The Secret World: A History of Intelligence

Book review by Deane Barker tags: spies, history

This book is exactly what it claims – a magisterial history of intelligence and espionage. But, it left me a bit frustrated. (I wrote a blog post about this.)

The book is a series of anecdotes, with no framework for understanding the larger issues of intelligence. It’s episodic – a series of vignettes, basically. One could say that’s all history really is, but I was looking for more over-arching principles. I was trying to find out what the “gestalt” of intelligence was.

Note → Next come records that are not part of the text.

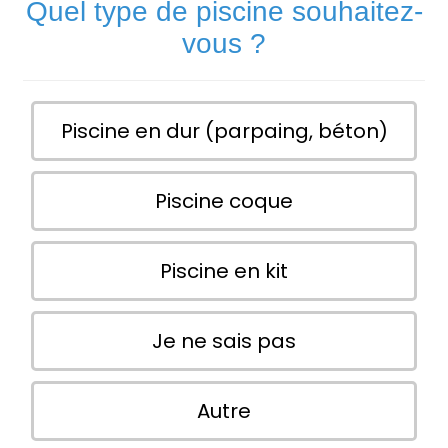
Quel type de piscine souhaitez-
vous ?
Piscine en dur (parpaing, béton)
Piscine coque
Piscine en kit
Je ne sais pas
Autre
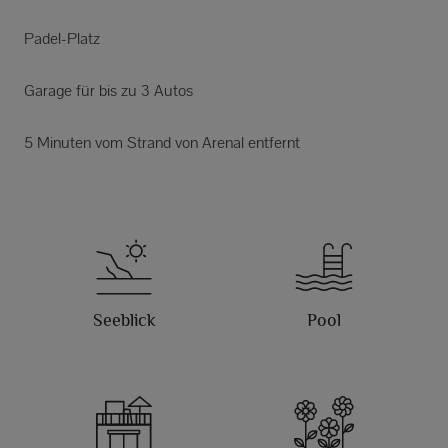
Padel-Platz
Garage für bis zu 3 Autos
5 Minuten vom Strand von Arenal entfernt
Seeblick
Pool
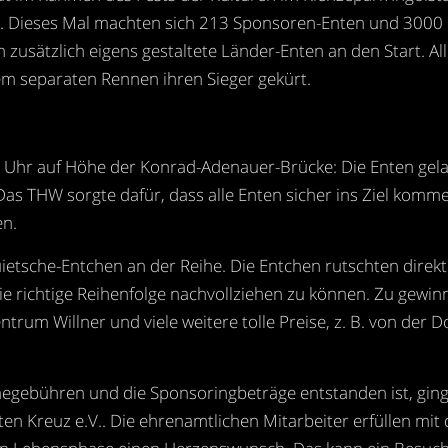
. Dieses Mal machten sich 213 Sponsoren-Enten und 3000 k
 zusätzlich eigens gestaltete Länder-Enten an den Start. A
em separaten Rennen ihren Sieger gekürt.
 Uhr auf Höhe der Konrad-Adenauer-Brücke: Die Enten gel
THW sorgte dafür, dass alle Enten sicher ins Ziel kommen
n.
etsche-Entchen an der Reihe. Die Entchen rutschten direkt
ie richtige Reihenfolge nachvollziehen zu können. Zu gewinn
rum Willner und viele weitere tolle Preise, z. B. von der
hmegebühren und die Sponsoringbeträge entstanden ist, gin
en Kreuz e.V.. Die ehrenamtlichen Mitarbeiter erfüllen mit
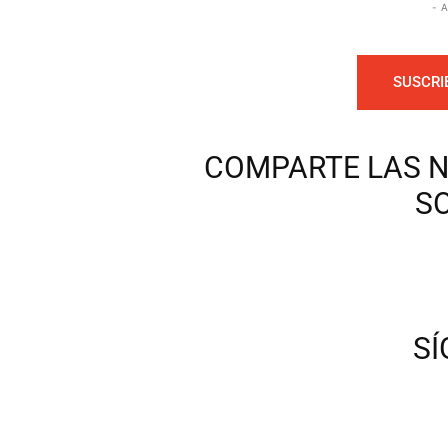
- 
SUSCRI
COMPARTE LAS N
S
S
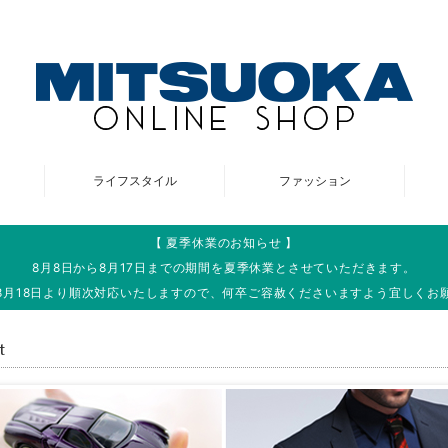
ライフスタイル
ファッション
【 夏季休業のお知らせ 】
8月8日から8月17日までの期間を夏季休業とさせていただきます。
8月18日より順次対応いたしますので、何卒ご容赦くださいますよう宜しくお
t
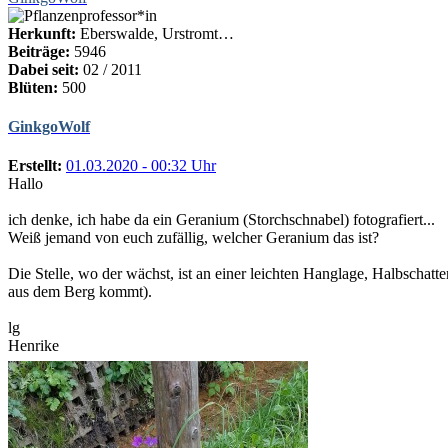
Herkunft:
Eberswalde, Urstromt…
Beiträge:
5946
Dabei seit:
02 / 2011
Blüten:
500
GinkgoWolf
Erstellt:
01.03.2020 - 00:32 Uhr
Hallo
ich denke, ich habe da ein Geranium (Storchschnabel) fotografiert...
Weiß jemand von euch zufällig, welcher Geranium das ist?
Die Stelle, wo der wächst, ist an einer leichten Hanglage, Halbschatt
aus dem Berg kommt).
lg
Henrike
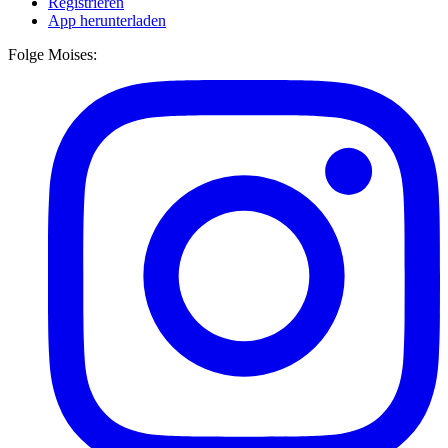
Registrieren
App herunterladen
Folge Moises:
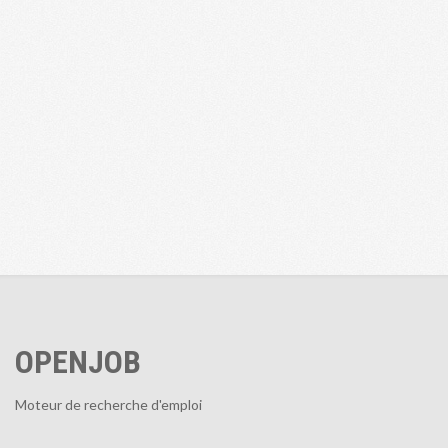
OPENJOB
Moteur de recherche d'emploi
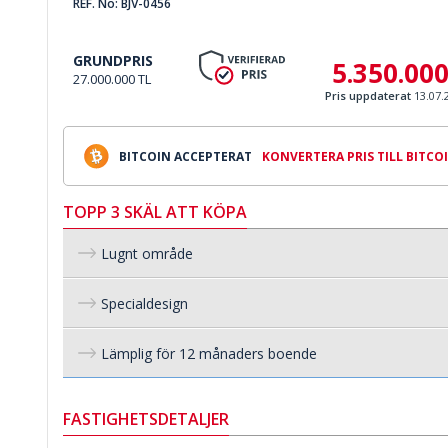
REF. No: BJV-0456
GRUNDPRIS
5.350.00
27.000.000 TL
Pris uppdaterat
13.07.
BITCOIN ACCEPTERAT
KONVERTERA PRIS TILL BITCO
TOPP 3 SKÄL ATT KÖPA
Lugnt område
Specialdesign
Lämplig för 12 månaders boende
FASTIGHETSDETALJER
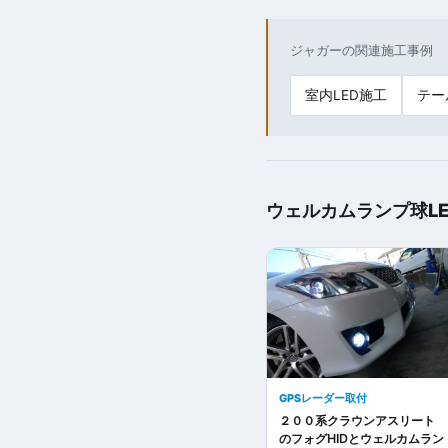
ジャガーの関連施工事例
室内LED施工
テー
ウェルカムランプ球L
GPSレーダー取付
２００系クラウンアスリート
のフォグHIDとウェルカムラン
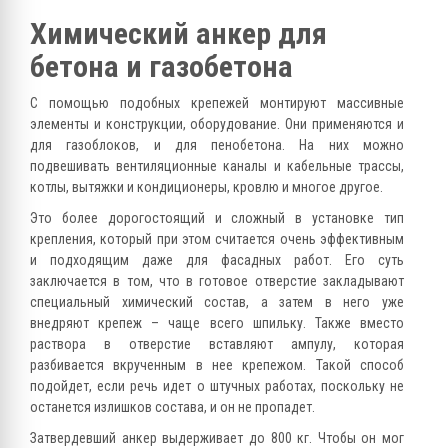
Химический анкер для
бетона и газобетона
С помощью подобных крепежей монтируют массивные
элементы и конструкции, оборудование. Они применяются и
для газоблоков, и для пенобетона. На них можно
подвешивать вентиляционные каналы и кабельные трассы,
котлы, вытяжки и кондиционеры, кровлю и многое другое.
Это более дорогостоящий и сложный в установке тип
крепления, который при этом считается очень эффективным
и подходящим даже для фасадных работ. Его суть
заключается в том, что в готовое отверстие закладывают
специальный химический состав, а затем в него уже
внедряют крепеж – чаще всего шпильку. Также вместо
раствора в отверстие вставляют ампулу, которая
разбивается вкрученным в нее крепежом. Такой способ
подойдет, если речь идет о штучных работах, поскольку не
останется излишков состава, и он не пропадет.
Затвердевший анкер выдерживает до 800 кг. Чтобы он мог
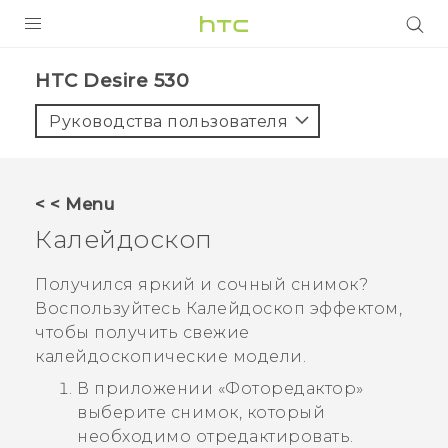
УСТРОЙСТВА
HTC Desire 530‎
5G
Руководства пользователя
СМАРТФОНЫ
АКСЕССУАРЫ
< < Menu
VIVE
Калейдоскоп
VIVERSE
Получился яркий и сочный снимок?
Воспользуйтесь
Калейдоскоп
эффектом,
ПОДДЕРЖКА
чтобы получить свежие
калейдоскопические модели.
В приложении «
Фоторедактор
»
выберите снимок, который
необходимо отредактировать.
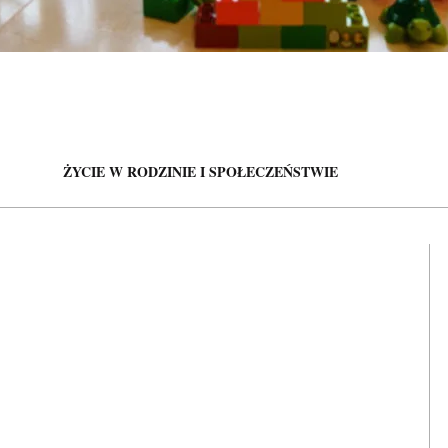
ŻYCIE W RODZINIE I SPOŁECZEŃSTWIE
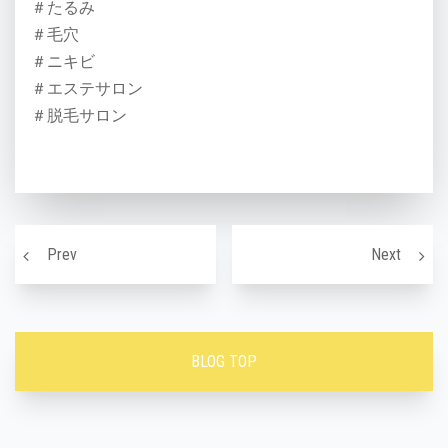
＃たるみ
＃毛穴
＃ニキビ
＃エステサロン
＃脱毛サロン
投稿ナビゲーション
バストについて～続き～
アンチ
Prev
Next
BLOG TOP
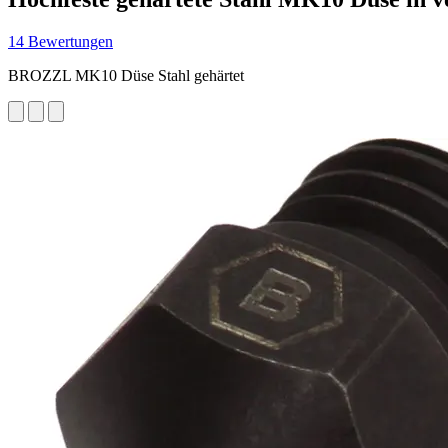
14 Bewertungen
BROZZL MK10 Düse Stahl gehärtet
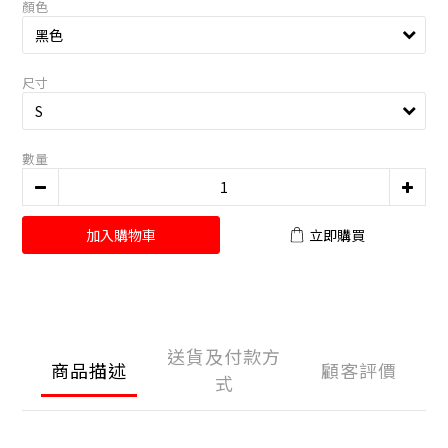
顏色
尺寸
數量
加入購物車
立即購買
送貨及付款方
商品描述
顧客評價
式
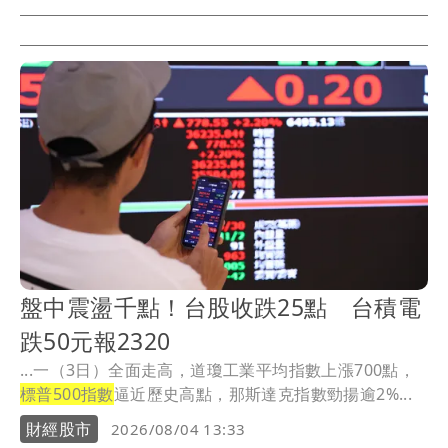
盤中震盪千點！台股收跌25點 台積電
跌50元報2320
...一（3日）全面走高，道瓊工業平均指數上漲700點，
標普500指數
逼近歷史高點，那斯達克指數勁揚逾2%...
財經股市
2026/08/04 13:33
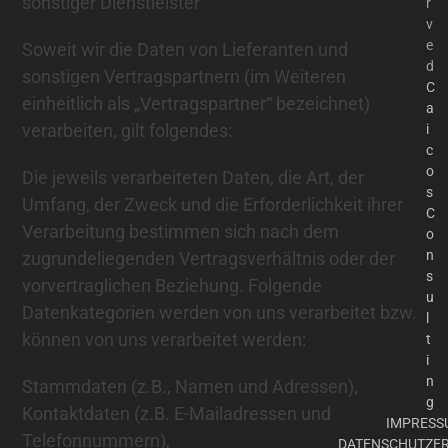
sonstiger Dienstleister
r
v
e
Soweit wir die Daten von Lieferanten und
d
sonstigen Vertragspartnern (im Weiteren
C
einheitlich als „Vertragspartner“ bezeichnet)
a
verarbeiten, gilt folgendes:
i
c
o
Die jeweils verarbeiteten Daten, die Art, der
s
Umfang, der Zweck und die Erforderlichkeit ihrer
C
Verarbeitung bestimmen sich nach dem
o
n
zugrundeliegenden Vertragsverhältnis oder der
s
vorvertraglichen Beziehung. Folgende
u
Datenkategorien werden von uns verarbeitet bzw.
l
können von uns verarbeitet werden:
t
i
n
Stammdaten (z.B., Namen und Adressen),
g
Kontaktdaten (z.B. E-Mailadressen und
IMPRESS
Telefonnummern),
DATENSCHUTZE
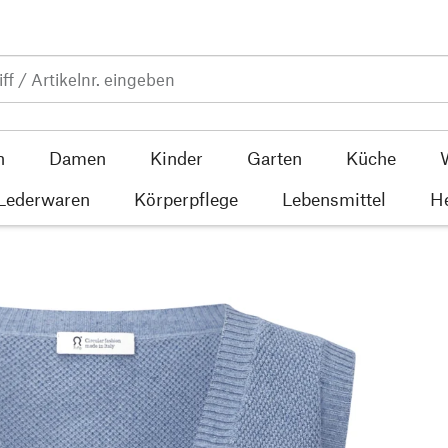
n
Damen
Kinder
Garten
Küche
 Lederwaren
Körperpflege
Lebensmittel
He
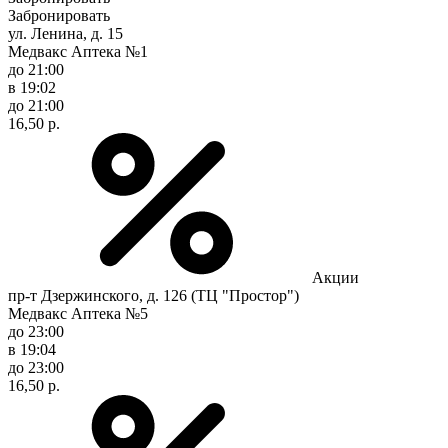
Забронировать
ул. Ленина, д. 15
Медвакс Аптека №1
до 21:00
в 19:02
до 21:00
16,50 р.
Акции
пр-т Дзержинского, д. 126 (ТЦ "Простор")
Медвакс Аптека №5
до 23:00
в 19:04
до 23:00
16,50 р.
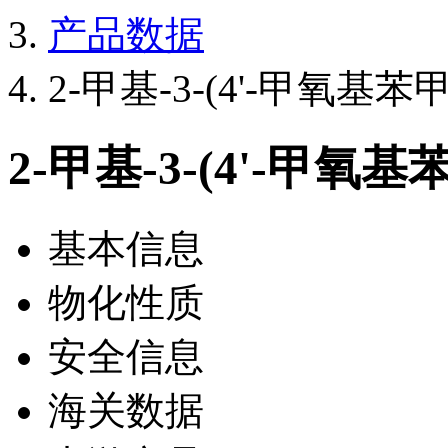
产品数据
2-甲基-3-(4'-甲氧基
2-甲基-3-(4'-甲氧
基本信息
物化性质
安全信息
海关数据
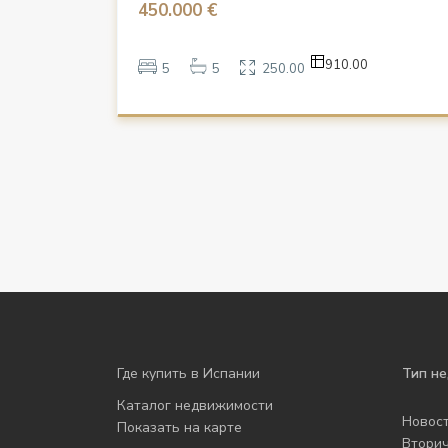
450.000 €
910.00
5
5
250.00
Где купить в Испании
Тип н
Каталог недвижимости
Новос
Показать на карте
Втори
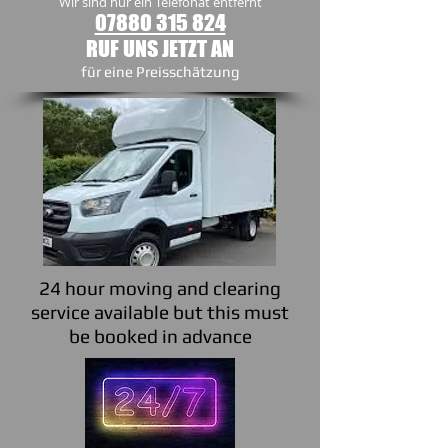
Wir sind nur ein Telefonat entfernt
07880 315 824
RUF UNS JETZT AN
​für eine Preisschätzung
24 hour moving and clearing
service available but this must
be booked in advance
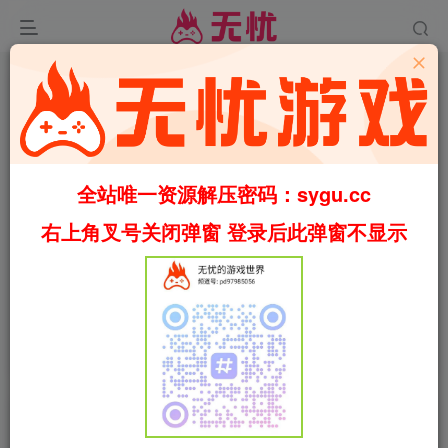
全站唯一资源解压密码：sygu.cc
右上角叉号关闭弹窗 登录后此弹窗不显示
00:00
/
01:28
speed
首页
冒险
正文
0
1312
86
破晓传说/破晓传奇/Tales of Arise v20231212
包含全DLC（官中）
叶无忧
关注
私信
2个月前更新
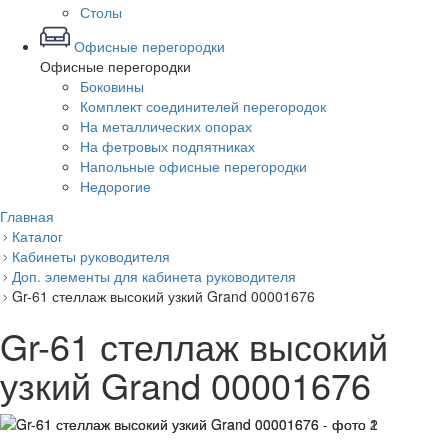
Столы
Офисные перегородки
Офисные перегородки
Боковины
Комплект соединителей перегородок
На металлических опорах
На фетровых подпятниках
Напольные офисные перегородки
Недорогие
Главная
Каталог
Кабинеты руководителя
Доп. элементы для кабинета руководителя
Gr-61 стеллаж высокий узкий Grand 00001676
Gr-61 стеллаж высокий
узкий Grand 00001676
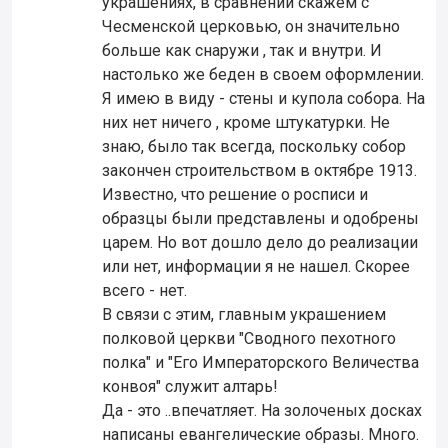
украшениях, в сравнении скажем с
Чесменской церковью, он значительно
больше как снаружи , так и внутри. И
настолько же беден в своем оформлении.
Я имею в виду - стены и купола собора. На
них нет ничего , кроме штукатурки. Не
знаю, было так всегда, поскольку собор
закончен строительством в октябре 1913.
Известно, что решение о росписи и
образцы были представлены и одобрены
царем. Но вот дошло дело до реализации
или нет, информации я не нашел. Скорее
всего - нет.
В связи с этим, главным украшением
полковой церкви "Сводного пехотного
полка" и "Его Императорского Величества
конвоя" служит алтарь!
Да - это ..впечатляет. На золоченых досках
написаны евангелические образы. Много.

I tried to draw some principles out of it:

  • Spying has been going on forever

  • Lots of countries spy in part from the insecurity of their leaders – it’s an ego thing

  • World War II was basically own on the back of intelligence, specifically SIGINT

  • SIGINT might be the most important type of intelligence; everything has to be communicated, and if you can listen to an understand those communications, then you essentially become one with the enemy

  • “The Art of War” is a semi-big deal among the intelligence community. Lots of people read it, lots of people quote it


There’s more, but because the book didn’t concentrate of them, they escape me. In the end, I read a lot about This Person Doing This and That Person Doing That. I don’t feel like I understand and comprehend intelligence at much of a deeper level than I did when I started, and that’s a shame.